El semestre había terminado y las vacaciones intermedias eran el momento que ambos esperábamos para descansar y estar juntos. Yo sabía que era esencial visitar a nuestras familias, para que conocieran mejor a la persona que nos había cambiado la vida. Pero había un detalle importante que no podía dejar pasar: yo iba a pagar los pasajes. No por querer presumir o controlar, sino porque sabía que Jareth luchaba por cada peso y no quería que se sintiera presionado o incómodo. Pero esa decisión no cayó del todo bien. —Seren, no puedo aceptar que seas tú quien pague todo —me dijo una tarde, con el ceño fruncido, mientras miraba su teléfono—. No es justo, yo también quiero aportar, aunque sea la mitad. Lo miré sorprendida, porque para mí no era cuestión de dinero, sino de cuidado mutuo. —Jareth —le respondí, con la voz suave pero firme—. No se trata de que tú no puedas, sino de que yo quiero hacerlo. Es mi manera de demostrar cuánto me importas. No quiero que esto se convierta en una pelea por dinero.

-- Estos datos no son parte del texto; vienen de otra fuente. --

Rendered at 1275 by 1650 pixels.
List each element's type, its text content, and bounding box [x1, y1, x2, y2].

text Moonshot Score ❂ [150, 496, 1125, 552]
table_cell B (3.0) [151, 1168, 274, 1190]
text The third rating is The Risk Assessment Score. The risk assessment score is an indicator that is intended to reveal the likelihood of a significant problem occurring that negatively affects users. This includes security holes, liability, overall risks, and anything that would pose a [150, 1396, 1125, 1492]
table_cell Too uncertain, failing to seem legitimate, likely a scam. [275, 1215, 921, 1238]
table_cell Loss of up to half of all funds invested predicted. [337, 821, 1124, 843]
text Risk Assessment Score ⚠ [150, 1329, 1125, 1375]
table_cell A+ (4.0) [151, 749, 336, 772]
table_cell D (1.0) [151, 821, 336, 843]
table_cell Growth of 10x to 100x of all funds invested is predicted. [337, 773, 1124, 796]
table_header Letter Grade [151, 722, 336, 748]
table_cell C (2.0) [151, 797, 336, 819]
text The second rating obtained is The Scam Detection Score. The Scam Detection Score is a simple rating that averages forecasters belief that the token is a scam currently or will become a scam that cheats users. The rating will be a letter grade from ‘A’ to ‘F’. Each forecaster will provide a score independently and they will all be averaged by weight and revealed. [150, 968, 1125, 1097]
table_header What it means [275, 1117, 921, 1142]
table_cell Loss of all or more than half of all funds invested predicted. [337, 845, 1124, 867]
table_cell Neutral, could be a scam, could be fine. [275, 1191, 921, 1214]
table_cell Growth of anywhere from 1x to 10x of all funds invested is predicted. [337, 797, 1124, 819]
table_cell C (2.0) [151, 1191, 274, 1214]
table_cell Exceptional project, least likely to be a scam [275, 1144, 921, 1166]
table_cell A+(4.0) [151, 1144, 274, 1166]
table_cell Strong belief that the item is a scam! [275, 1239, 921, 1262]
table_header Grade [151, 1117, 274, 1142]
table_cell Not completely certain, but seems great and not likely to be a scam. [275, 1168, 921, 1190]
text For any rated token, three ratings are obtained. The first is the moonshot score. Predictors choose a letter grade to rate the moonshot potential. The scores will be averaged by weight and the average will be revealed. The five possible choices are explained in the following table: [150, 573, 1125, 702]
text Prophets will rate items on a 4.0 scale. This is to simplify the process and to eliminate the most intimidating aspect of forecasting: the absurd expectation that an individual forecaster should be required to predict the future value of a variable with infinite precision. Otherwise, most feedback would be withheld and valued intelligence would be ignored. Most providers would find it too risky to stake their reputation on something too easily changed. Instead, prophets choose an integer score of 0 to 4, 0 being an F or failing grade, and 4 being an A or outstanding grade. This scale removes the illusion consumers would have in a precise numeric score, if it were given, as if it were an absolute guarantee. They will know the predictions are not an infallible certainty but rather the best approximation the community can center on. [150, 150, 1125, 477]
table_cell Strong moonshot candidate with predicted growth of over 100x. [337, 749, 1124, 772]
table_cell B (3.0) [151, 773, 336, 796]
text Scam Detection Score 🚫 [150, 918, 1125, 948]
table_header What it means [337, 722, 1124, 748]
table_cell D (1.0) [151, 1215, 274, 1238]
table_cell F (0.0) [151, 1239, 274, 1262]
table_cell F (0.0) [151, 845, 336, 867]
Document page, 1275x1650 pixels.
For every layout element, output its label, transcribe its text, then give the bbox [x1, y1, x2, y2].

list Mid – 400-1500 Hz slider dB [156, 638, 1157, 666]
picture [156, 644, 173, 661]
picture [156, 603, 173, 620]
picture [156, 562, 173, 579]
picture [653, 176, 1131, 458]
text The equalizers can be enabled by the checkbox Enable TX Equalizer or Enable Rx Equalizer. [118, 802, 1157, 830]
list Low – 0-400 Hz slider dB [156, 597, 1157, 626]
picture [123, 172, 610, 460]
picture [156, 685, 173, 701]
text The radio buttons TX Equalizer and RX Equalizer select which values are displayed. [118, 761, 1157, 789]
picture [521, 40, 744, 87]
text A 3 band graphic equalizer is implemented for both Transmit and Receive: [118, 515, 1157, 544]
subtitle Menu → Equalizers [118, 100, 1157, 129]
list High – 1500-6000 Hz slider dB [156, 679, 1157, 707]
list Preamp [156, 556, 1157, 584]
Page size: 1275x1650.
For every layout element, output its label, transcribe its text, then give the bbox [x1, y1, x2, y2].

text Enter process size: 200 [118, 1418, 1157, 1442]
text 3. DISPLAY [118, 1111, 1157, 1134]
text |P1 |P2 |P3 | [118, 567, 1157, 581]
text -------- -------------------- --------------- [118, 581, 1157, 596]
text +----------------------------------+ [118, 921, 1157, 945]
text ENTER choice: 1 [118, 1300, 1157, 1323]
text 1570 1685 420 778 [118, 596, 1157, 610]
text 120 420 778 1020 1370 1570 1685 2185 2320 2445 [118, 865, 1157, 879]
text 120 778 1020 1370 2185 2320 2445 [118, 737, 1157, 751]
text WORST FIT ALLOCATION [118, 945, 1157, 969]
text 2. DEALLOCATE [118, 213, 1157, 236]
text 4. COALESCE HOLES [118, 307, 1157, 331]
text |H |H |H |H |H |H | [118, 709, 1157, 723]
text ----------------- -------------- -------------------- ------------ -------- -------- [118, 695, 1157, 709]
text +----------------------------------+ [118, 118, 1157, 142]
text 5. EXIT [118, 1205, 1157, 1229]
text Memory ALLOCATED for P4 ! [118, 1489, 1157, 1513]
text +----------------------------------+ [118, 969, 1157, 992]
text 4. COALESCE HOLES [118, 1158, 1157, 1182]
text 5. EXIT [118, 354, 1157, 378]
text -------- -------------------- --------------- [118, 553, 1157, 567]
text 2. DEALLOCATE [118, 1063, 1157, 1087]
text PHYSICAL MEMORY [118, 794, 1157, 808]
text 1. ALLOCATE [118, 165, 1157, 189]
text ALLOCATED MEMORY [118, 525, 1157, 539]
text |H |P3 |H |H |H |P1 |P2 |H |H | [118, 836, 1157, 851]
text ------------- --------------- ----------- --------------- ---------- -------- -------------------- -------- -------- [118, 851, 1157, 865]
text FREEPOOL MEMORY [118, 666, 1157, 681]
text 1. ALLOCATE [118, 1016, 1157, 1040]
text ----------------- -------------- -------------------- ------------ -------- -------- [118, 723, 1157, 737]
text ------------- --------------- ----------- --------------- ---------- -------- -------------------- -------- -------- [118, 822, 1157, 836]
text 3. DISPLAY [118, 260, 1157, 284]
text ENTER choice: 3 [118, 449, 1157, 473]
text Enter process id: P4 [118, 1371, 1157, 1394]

El silencio llenó el espacio por unos segundos. Ambos sabíamos que detrás de esas palabras había mucho más: miedo, orgullo, inseguridad. Finalmente él suspiró y sonrió con un dejo de resignación. —Está bien... acepto tu ayuda, pero la próxima vez seré yo quien invite. Reí bajito y le di un suave golpe en el brazo. —Trato hecho. Los días siguientes pasaron entre preparativos y charlas sobre el viaje. Habíamos visitado a nuestras familias en varias ocasiones, pero nunca habían estado todos juntos en esas reuniones. Él ya conocía a mis padres, quienes lo recibieron con la calidez y la elegancia propia de nuestro hogar. Él les presento a su madre y a sus hermanos, que pese a las diferencias sociales se llevaron muy bien. Había algo hermoso en esa mezcla: dos mundos diferentes que se unían por nosotros. En las cenas, mis padres preguntaban por él con interés y cariño, admiraban su dedicación y sus logros. Mientras, su madre se mostraba orgullosa de su hijo, contaba historias de su infancia y sonreía cuando yo escuchaba atento cada detalle. Era como ver un reflejo de nosotros mismos: dos realidades distintas, pero unidas por el amor que habíamos encontrado. A pesar de las diferencias, las barreras parecían desvanecerse cuando estábamos juntos, y ese era el regalo más grande que podíamos darnos.

La casa de Seren era tan impecable y elegante como siempre. El comedor estaba iluminado con una luz cálida, la vajilla relucía, y un aroma delicioso se extendía por toda la habitación. Por momentos, me sentía como un intruso, un pez fuera del agua en ese mundo de lujo y orden que ella había heredado.